The Jamat-e-Islami’s ideological-foundational text was written during the colonial period and it just as full of stories about the glorious past of Islamic history: an attitude which prevented its adherents from observing loyalty to the British colonial government. This much is understandable.
Now fast-forward to today’s situation: social media is full of fiery speeches of Pakistani clergy that revolve around the theme that this state and its machinery was bent upon shutting down the mosques in fear of COVID-19. Their rhetoric indicates that these mullahs are now treating the Pakistani state and its machinery with the mindset that was developed during the colonial period— i.e. to oppose every move of the government considered alien by the clergy. Ironically during the British period these reformist movements never gathered the courage to fully oppose the colonial government, as it was harsh and brutal. The Pakistani government, on the other hand, appears to be easy prey; always reluctant to use force against the clergy, especially in urban areas.
The demise of the Mughal state in India created a situation for the Muslim clergy where they lost self-confidence.

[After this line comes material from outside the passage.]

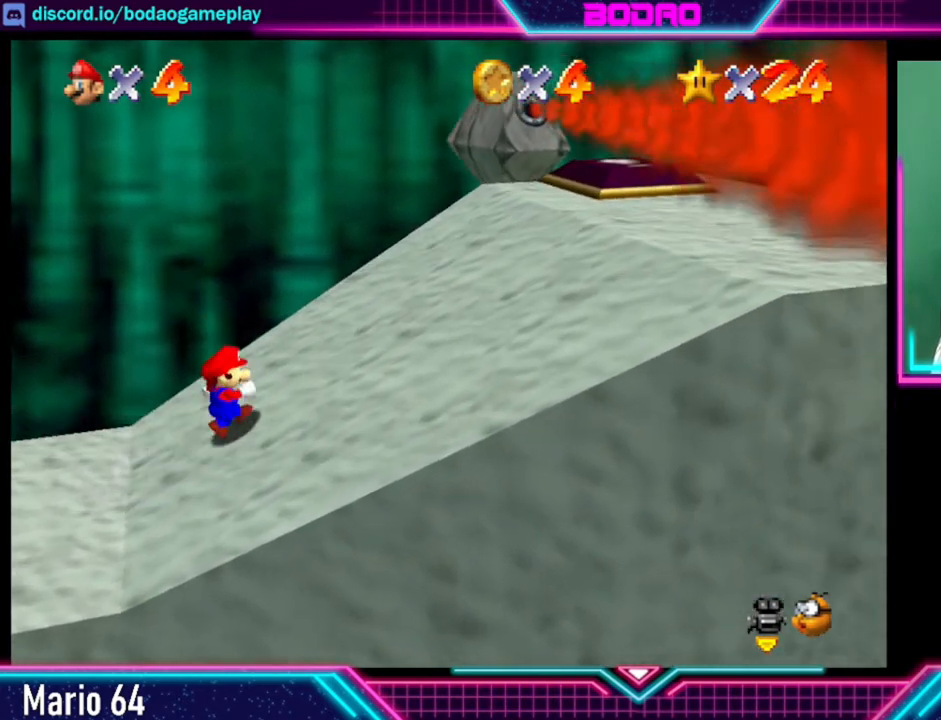
{"buttons": [], "left_stick": "center", "events": [[280, "left_stick", "center"]]}
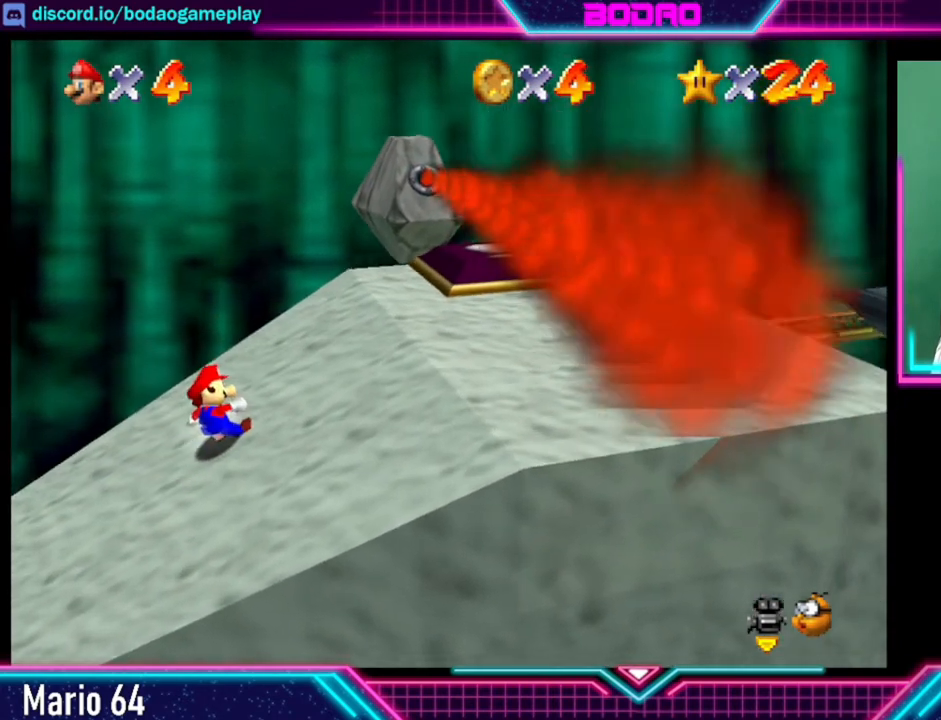
{"buttons": [], "left_stick": "center", "events": [[200, "left_stick", "right"], [400, "left_stick", "center"]]}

It forced them to run away from every kind of innovative thinking or developing a response to the changing political and social environment in Colonial India. This led to a fossilized, static and unresponsive attitude to social, political and environmental change – eventually leading to the situation that we now find ourselves in.

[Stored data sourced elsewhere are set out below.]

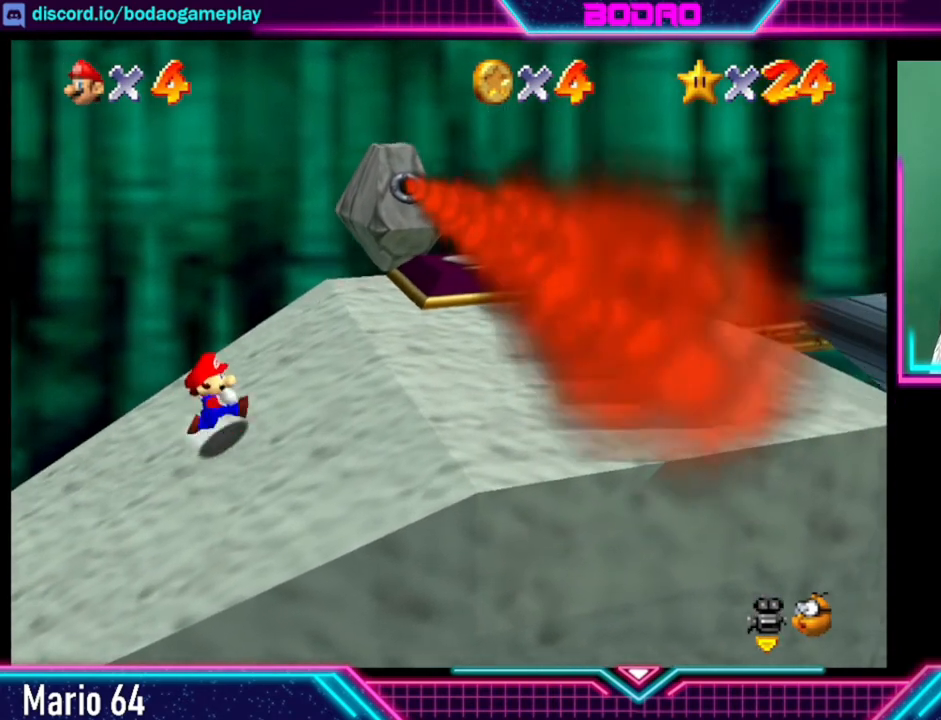
{"buttons": [], "left_stick": "right", "events": [[120, "left_stick", "right"], [400, "left_stick", "center"], [520, "left_stick", "right"]]}
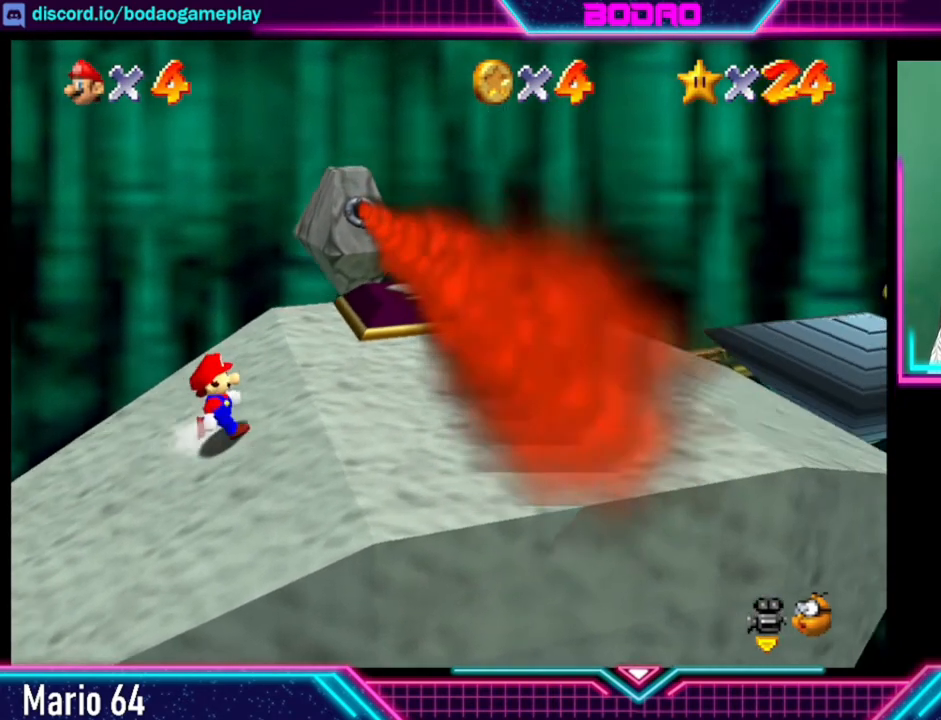
{"buttons": [], "left_stick": "right", "events": [[120, "left_stick", "center"], [360, "left_stick", "right"]]}
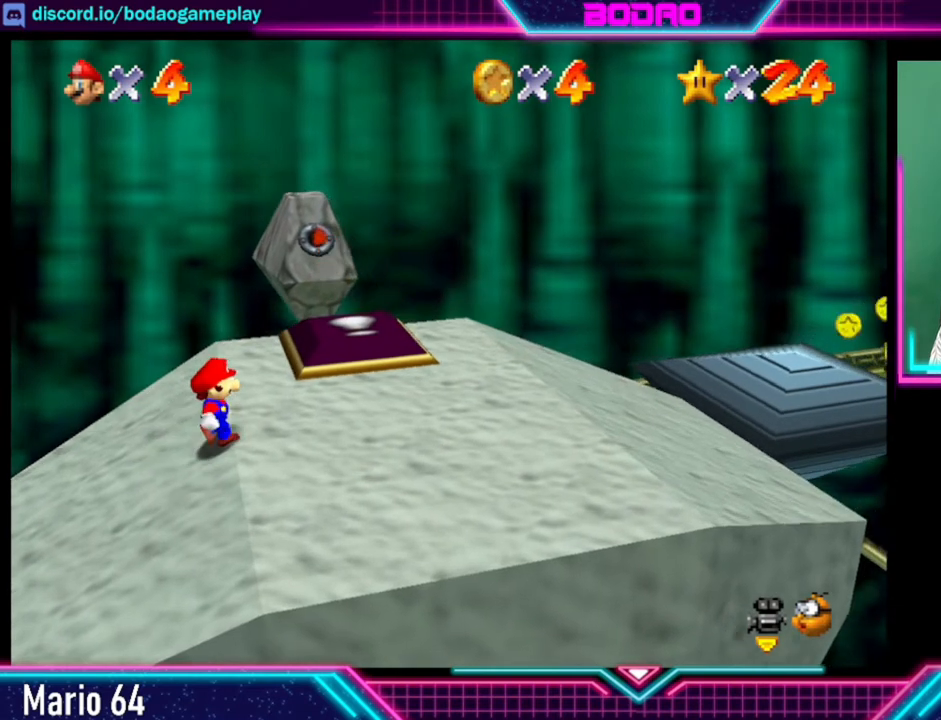
{"buttons": [], "left_stick": "right", "events": []}
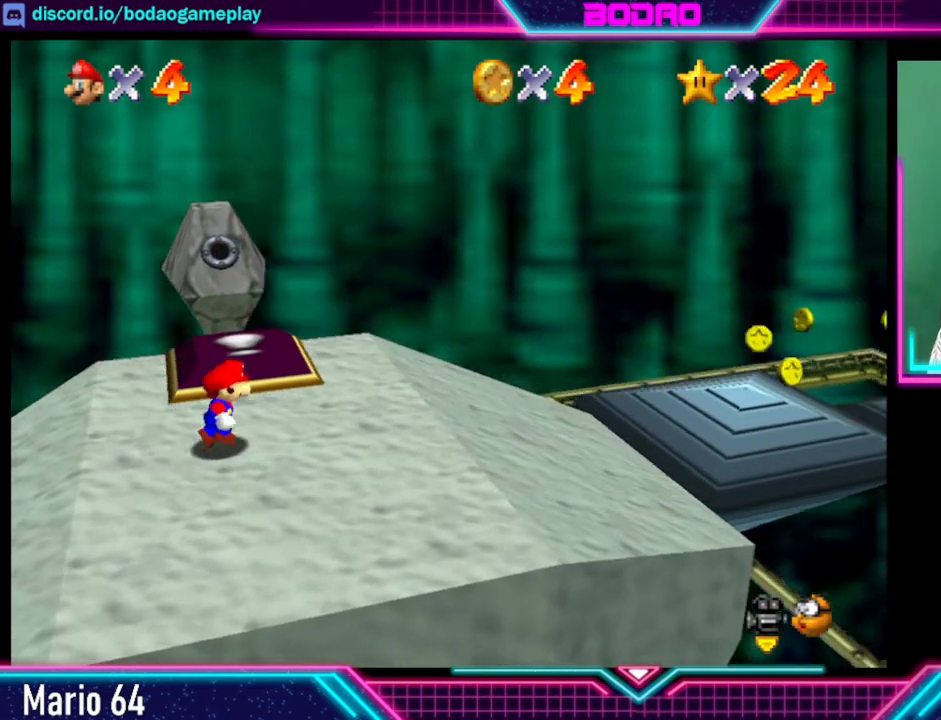
{"buttons": [], "left_stick": "center", "events": [[440, "left_stick", "center"]]}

The ability to develop a response to changing circumstances was never present in this clergy or their predecessors. But they were politically docile once – a quality which should have been present in today’s clergy and ought not to have been valued in their colonial predecessors. The very opposite proved true! This ought to be cause for reflection for our political, military and intellectual elites.
If I were to answer the question of why these clerics are so much more aggressive and destructive in our post-colonial era, it would be this: a policy of appeasement towards the clergy has been a norm in our society since the 1970s.
Currently we are living under a political setup headed by Imran Khan, a person who used a “religion card” and clergy to destabilize the previous political government of Nawaz Sharif. Now he fears that the same card and clergy could be used against his own government. Aside from this, we have in our system officials who have been accused of belonging to heterodox sects in the past. They still feel vulnerable against this aggressive and destructive side of the clergy. Hence we see decisions coming from the government not to block the holding of religious assemblies, such as the one in Lahore.
This is not a time to secure one’s seats in the power structure. Instead, this is a time for innovative thinking and developing a response to changing circumstances – or else facing irrelevance, perhaps even a disaster.
Umer Farooq is an Islamabad-based freelance journalist. He writes on security, foreign policy and domestic political issues.